I have a question related to the usage of 'never'. I have heard native speakers use 'never' when they want to negate something emphatically. And they use 'never' instead of "did not verb1" to negate.

Here are a couple of example sentences:

Me: Hey john, did you told Shyam that you dislike me? 
John: It's a lie. I never said/did not say that.

To me "did not say" is more grammatically correct but I often hear native speakers use 'never' in this kind of context. I would not use "present perfect tense" in the context as I was referring a specific event in the past.

  • never went/did not go to Australia when I was a child but after getting a job I went there last year.

I think both forms can be used in the above context.

  • never was a/was not a good student when I was in school but I was good at drawing.

I think the "never was" is more emphatic but both forms can be used. Can I use never instead of "did not verb1"  when I want to negate specific events in past emphatically? Native speakers, I want your opinions.
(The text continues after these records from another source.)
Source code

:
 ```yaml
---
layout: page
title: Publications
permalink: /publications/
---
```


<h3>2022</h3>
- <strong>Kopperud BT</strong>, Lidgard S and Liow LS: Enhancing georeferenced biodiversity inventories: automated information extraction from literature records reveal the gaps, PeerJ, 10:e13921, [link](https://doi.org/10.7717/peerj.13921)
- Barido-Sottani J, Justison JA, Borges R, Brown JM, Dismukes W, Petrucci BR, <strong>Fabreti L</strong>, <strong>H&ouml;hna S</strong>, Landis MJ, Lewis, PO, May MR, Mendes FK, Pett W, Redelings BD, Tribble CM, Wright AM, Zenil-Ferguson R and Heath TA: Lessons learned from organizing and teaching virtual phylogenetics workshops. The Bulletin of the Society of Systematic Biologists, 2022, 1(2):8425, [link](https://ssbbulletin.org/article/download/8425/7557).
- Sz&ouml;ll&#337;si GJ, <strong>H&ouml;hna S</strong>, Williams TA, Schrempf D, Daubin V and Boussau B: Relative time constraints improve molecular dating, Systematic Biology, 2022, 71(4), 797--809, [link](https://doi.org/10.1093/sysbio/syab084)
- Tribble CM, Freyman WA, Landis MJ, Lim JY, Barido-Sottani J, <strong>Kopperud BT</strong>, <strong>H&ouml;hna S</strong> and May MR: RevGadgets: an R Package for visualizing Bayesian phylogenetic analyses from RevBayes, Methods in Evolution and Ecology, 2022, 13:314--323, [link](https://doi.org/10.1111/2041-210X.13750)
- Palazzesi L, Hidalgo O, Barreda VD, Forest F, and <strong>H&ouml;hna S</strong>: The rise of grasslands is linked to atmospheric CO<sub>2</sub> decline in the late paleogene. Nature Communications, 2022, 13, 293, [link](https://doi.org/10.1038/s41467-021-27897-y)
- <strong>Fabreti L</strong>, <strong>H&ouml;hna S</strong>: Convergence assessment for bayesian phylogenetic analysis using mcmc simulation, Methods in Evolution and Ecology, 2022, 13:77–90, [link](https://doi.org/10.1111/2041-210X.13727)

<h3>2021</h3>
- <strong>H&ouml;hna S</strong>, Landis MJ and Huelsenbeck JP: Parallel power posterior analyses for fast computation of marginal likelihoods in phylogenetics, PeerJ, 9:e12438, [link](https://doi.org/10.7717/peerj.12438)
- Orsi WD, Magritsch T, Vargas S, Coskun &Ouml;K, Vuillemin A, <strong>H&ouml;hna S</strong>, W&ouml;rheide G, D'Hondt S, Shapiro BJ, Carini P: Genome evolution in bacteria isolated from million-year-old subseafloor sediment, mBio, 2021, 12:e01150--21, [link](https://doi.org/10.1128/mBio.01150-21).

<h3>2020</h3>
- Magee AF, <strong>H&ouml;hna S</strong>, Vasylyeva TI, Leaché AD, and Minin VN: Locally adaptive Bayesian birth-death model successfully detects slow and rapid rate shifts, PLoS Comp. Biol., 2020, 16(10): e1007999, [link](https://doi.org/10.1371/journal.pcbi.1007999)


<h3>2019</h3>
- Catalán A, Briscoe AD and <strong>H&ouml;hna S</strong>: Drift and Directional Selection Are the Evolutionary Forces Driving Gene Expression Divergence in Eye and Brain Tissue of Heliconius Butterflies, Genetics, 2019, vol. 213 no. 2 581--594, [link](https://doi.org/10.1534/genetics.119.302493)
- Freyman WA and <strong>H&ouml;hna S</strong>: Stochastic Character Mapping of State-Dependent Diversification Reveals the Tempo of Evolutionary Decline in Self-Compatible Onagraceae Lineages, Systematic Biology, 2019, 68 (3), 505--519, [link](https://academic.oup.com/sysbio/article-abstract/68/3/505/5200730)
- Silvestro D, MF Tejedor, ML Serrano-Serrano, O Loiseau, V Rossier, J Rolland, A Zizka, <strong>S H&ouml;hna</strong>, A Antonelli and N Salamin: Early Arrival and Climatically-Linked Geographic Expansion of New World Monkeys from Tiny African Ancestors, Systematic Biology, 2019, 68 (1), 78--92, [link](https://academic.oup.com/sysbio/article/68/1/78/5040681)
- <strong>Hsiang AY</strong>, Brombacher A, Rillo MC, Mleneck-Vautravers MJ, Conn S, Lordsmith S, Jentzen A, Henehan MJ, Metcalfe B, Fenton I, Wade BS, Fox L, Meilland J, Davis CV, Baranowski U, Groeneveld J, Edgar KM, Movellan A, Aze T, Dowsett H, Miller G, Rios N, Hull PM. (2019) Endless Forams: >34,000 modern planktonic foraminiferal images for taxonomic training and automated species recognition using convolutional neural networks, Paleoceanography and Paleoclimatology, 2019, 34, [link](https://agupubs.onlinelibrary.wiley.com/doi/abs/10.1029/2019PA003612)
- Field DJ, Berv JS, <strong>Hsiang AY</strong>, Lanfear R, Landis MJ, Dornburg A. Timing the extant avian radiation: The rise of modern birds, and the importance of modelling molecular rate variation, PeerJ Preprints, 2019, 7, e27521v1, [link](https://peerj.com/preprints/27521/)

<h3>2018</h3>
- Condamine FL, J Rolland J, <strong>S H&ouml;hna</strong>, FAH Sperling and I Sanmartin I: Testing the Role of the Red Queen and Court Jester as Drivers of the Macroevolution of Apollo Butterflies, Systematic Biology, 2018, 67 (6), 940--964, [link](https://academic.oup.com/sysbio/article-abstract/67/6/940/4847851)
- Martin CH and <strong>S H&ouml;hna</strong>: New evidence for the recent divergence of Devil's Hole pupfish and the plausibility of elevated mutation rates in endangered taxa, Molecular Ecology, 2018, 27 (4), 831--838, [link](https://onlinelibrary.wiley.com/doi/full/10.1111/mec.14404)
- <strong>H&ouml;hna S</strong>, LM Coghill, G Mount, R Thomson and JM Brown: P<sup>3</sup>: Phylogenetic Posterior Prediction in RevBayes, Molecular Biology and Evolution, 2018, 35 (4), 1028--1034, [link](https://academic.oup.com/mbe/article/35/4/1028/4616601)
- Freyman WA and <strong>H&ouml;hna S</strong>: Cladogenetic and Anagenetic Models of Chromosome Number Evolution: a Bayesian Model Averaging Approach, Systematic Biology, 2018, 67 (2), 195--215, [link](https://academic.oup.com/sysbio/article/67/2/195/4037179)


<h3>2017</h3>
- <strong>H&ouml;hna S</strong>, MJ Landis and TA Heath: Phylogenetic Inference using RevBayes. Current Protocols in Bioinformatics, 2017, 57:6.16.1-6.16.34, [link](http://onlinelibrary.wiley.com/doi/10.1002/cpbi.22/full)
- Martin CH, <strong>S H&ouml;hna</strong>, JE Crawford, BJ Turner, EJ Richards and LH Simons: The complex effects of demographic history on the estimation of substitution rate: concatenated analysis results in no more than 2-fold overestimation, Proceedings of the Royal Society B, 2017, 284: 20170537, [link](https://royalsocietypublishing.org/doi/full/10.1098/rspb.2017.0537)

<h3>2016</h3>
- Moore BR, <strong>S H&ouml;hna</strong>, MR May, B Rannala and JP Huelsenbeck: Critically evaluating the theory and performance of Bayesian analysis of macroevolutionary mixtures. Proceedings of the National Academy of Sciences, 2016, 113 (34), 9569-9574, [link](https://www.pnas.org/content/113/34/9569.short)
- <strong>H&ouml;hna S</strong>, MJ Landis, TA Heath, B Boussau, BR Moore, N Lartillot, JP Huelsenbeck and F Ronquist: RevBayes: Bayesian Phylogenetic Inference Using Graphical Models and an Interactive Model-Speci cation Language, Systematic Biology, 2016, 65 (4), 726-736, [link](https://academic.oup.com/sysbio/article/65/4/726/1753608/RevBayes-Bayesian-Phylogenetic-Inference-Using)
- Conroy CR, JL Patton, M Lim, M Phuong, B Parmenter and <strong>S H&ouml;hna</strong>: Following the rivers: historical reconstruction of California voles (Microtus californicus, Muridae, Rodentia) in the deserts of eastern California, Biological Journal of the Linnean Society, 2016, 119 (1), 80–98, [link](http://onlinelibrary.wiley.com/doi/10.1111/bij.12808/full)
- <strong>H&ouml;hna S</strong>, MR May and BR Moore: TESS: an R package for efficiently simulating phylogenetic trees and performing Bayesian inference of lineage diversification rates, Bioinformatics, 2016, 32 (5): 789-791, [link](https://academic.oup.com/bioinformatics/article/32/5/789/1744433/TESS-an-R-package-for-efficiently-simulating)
  • They're both grammatically correct; there isn't one that's "more grammatically correct" than the other.
    – stangdon
    Dec 20, 2017 at 18:19
  • I learned this rule: With "never", you usually use the present perfect. So it should be "It's a lie. I've never said that." It does however sound unnatural to me; I think here's an exception to that rule.
    – Cacambo
    Jan 1, 2020 at 19:06
  • Please note that "did you told" in your example is not correct. You probably mean either "have you told" or "did you tell".
    – Cacambo
    Jan 1, 2020 at 19:07
  • @Cacambo I've never heard that rule. Both "I have never done that" and "I never did that" are correct. Oct 8, 2020 at 22:30

2 Answers 2


I never said that is perfectly normal for the literal case: "there is no occasion in the past when I ever said that". In this use I have never said that is more likely, unless the reference is to a time period that is now past. That sentence is rather unusual, but it can come up in an exchange like

A. When we worked at XYZ, people used to say that my desk was always messy.
B. I never said that.

But you are right that colloquially, never is often used for an emphatic denial of a single instance. In this sense, I never said that is an emphatic version of I didn't say that.


Either one can be used in most cases, but sometimes one fits better to the situation than the other. To use your example, if you said I never went to Australia when I was a child but after getting a job I went there last year, this means that, quite simply, you have not been to the country. If you used instead I did not go, this may be interpreted with another context, for example, if you didn't go but were taken against your will, or maybe there was an opportunity to go that you didn't take, but now you did after getting a job.